CS 481: Assignment #4

due Thursday, April 4

First problem: Problem 14 in Chapter 10 (p. 427 of the text).

Second problem: Buddy allocation systems work on a very general principle -- they are not limited to powers of two. The fundamental idea is a recurrence relation: if you cannot find a block of the appropriate size, you grab a larger block, then cut it into smaller pieces and recursively attempt to allocate from one of the smaller pieces.

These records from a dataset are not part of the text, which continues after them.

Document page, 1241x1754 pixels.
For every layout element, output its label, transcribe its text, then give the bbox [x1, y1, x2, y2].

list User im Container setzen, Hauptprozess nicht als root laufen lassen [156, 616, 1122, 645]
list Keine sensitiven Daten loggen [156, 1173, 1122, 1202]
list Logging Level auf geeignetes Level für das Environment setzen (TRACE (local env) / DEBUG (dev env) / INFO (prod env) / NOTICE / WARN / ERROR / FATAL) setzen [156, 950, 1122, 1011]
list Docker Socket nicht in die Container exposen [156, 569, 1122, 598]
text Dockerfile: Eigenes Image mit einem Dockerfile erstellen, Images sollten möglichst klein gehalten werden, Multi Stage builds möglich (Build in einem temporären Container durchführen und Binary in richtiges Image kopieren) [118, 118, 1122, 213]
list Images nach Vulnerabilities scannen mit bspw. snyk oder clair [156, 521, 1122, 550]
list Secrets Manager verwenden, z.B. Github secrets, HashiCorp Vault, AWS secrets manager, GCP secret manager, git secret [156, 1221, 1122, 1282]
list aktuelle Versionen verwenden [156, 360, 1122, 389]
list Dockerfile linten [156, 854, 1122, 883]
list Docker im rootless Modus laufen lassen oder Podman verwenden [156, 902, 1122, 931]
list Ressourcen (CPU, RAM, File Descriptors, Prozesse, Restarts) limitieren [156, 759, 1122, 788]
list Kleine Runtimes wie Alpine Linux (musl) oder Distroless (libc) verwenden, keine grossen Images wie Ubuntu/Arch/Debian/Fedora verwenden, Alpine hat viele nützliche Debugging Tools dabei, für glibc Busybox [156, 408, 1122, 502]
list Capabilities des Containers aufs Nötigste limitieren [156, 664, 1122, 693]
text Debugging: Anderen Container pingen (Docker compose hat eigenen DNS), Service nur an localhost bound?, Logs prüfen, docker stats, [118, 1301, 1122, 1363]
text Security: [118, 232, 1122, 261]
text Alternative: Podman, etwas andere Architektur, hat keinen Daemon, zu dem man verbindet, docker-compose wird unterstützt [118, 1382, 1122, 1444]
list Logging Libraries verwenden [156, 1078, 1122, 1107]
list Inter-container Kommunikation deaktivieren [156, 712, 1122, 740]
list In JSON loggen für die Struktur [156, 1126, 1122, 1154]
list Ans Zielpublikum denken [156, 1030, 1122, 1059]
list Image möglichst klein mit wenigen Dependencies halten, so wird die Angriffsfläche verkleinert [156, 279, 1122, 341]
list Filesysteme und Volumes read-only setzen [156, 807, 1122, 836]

The binary buddy system takes a piece and cuts it into two equal subpieces; a ternary buddy could cut the large piece into three equal subpieces and thus would have sizes that would grow as powers of 3. More complex buddy systems in common use cut a large piece into unequal pieces; the most common is the Fibonacci buddy system: given a block on ``shelf'' n, it cuts it into two blocks, one for shelf n-1 and one for shelf n-2. The result is that its pieces have sizes that are powers of the golden ratio (approximately 1.62); the Fibonacci buddy system thus offers a larger selection of sizes than the binary buddy system.

For a buddy system that cuts a piece into two (not necessarily equal) pieces, the general recurrence describing block sizes is f(n)=f(n-1)+f(n-k), where k is a strictly positive integer.

  • Why is the first term always f(n-1)?
  • The larger k is, the more pronounced the difference in sizes between the two pieces; why is k=2 a common choice, yet larger values are never used?
  • Discuss how you would implement the Fibonacci buddy system (k=2); the main point is how you would decide which blocks to merge when they are freed.